The river reflection
Instead of providing written answers to the questions, learners are asked to draw a river. Students have to think of a range of natural and man-made features in a river, such as canals, rapids, waterfalls, locks, bridges, stepping stones. They then have to draw their river from source to mouth including the features they feel are relevant to them. The river represents a reflective journey answering the questions.
Building a Lego model
Learners are provided with a wide range of traditional, multi-coloured Lego bricks, some Lego people and some special features like windows, doors and arches. The task is then to build a model that symbolises learning through reflection on an experience.

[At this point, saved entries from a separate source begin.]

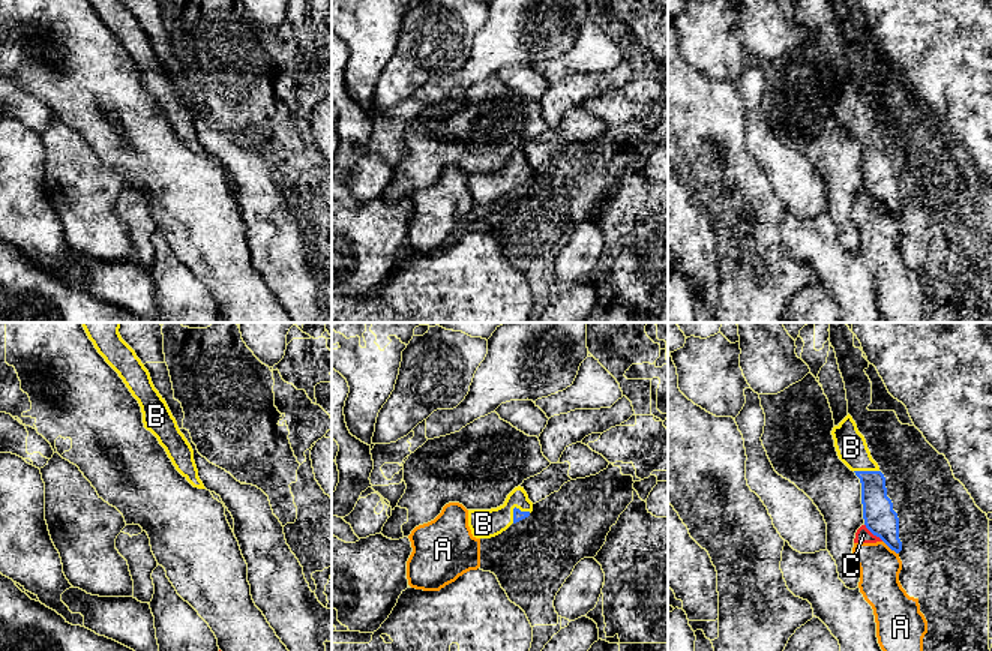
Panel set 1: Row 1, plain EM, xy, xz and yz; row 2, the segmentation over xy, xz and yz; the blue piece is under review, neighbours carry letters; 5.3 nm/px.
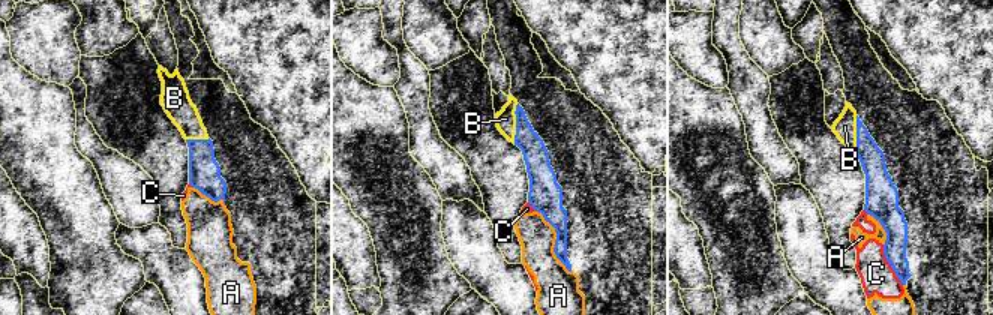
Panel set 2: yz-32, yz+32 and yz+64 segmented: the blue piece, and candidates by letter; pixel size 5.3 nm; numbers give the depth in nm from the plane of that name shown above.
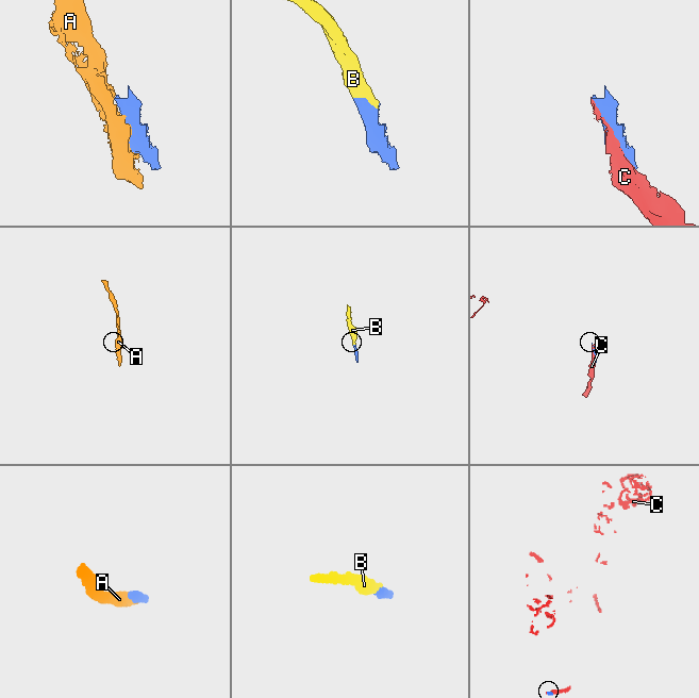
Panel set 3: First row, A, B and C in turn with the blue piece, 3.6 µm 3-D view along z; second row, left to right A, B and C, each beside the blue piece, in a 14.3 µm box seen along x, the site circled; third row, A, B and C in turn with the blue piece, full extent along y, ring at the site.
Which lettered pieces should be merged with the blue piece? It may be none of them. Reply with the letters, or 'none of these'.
B

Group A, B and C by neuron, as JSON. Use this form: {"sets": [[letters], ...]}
{"sets": [["A", "C"], ["B"]]}

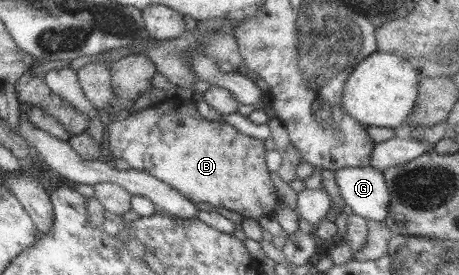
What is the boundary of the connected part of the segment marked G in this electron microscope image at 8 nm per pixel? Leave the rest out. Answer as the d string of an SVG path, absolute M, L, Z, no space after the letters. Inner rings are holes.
M371 166L344 167L334 171L334 184L352 213L367 220L385 221L389 210L389 189L381 171Z

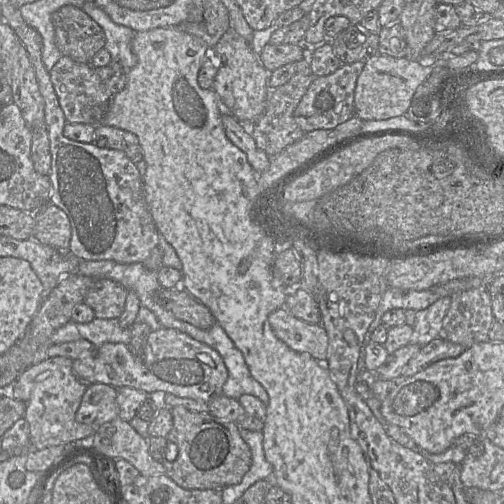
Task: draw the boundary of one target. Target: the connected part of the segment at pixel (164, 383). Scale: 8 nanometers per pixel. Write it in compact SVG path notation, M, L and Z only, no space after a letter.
M174 328L151 331L142 356L135 355L124 343L107 342L95 347L72 364L75 376L86 384L103 383L116 389L127 386L148 394L163 391L208 403L223 394L228 378L225 363L215 349Z

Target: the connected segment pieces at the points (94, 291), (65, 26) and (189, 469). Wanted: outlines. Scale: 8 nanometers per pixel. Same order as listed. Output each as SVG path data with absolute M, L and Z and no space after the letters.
M95 279L87 291L84 303L90 306L97 318L119 318L124 311L128 290L110 279Z
M66 5L51 16L55 31L55 43L62 56L67 56L78 63L90 63L97 52L105 47L103 29L81 8Z
M184 406L171 408L173 427L167 439L178 447L178 455L174 461L163 457L162 464L168 475L176 484L184 489L223 489L239 484L252 465L251 450L240 435L236 422L226 421L210 414L210 412L195 412Z

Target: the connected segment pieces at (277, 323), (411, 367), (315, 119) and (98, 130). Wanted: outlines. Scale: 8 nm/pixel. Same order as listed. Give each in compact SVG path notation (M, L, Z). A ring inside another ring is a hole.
M285 307L272 312L268 321L276 337L297 352L327 361L329 338L321 323L310 324L293 316Z
M437 337L423 346L420 351L406 364L401 376L407 378L415 375L430 364L446 358L455 358L463 353L465 348L448 340Z
M356 61L342 64L332 74L314 77L294 110L294 119L305 133L317 129L332 129L355 115L354 92L364 63L365 61Z
M99 123L95 125L93 143L99 148L123 151L134 164L143 160L139 140L129 131Z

In both activities verbalisation is still required because learners need to explain their river with the distinct features and their Lego models. Because learners attach particular meanings to specific features of their models or rivers, the verbalisation stage is a meaningful and necessary phase within the entire creative reflection process, although the outcomes are graphic or visual representations.
Why reflect in a creative way?
By working with metaphors and symbols in that way the reflective activity itself pushes learners towards deeper levels of engagement with what happened. As a second stage, learners can then use their river and model to reflect on their reflections and the processes of reflecting itself, thus gaining greater insights, reflecting more deeply and developing new understandings.
“Initially, our understanding of learning was rigid, structured. That’s why it is all white.”
“But now we can see other ways. That’s why there are doors and windows and colourful bricks. And the Christmas elf shows that we are now understanding what our students need, that we understand them better.”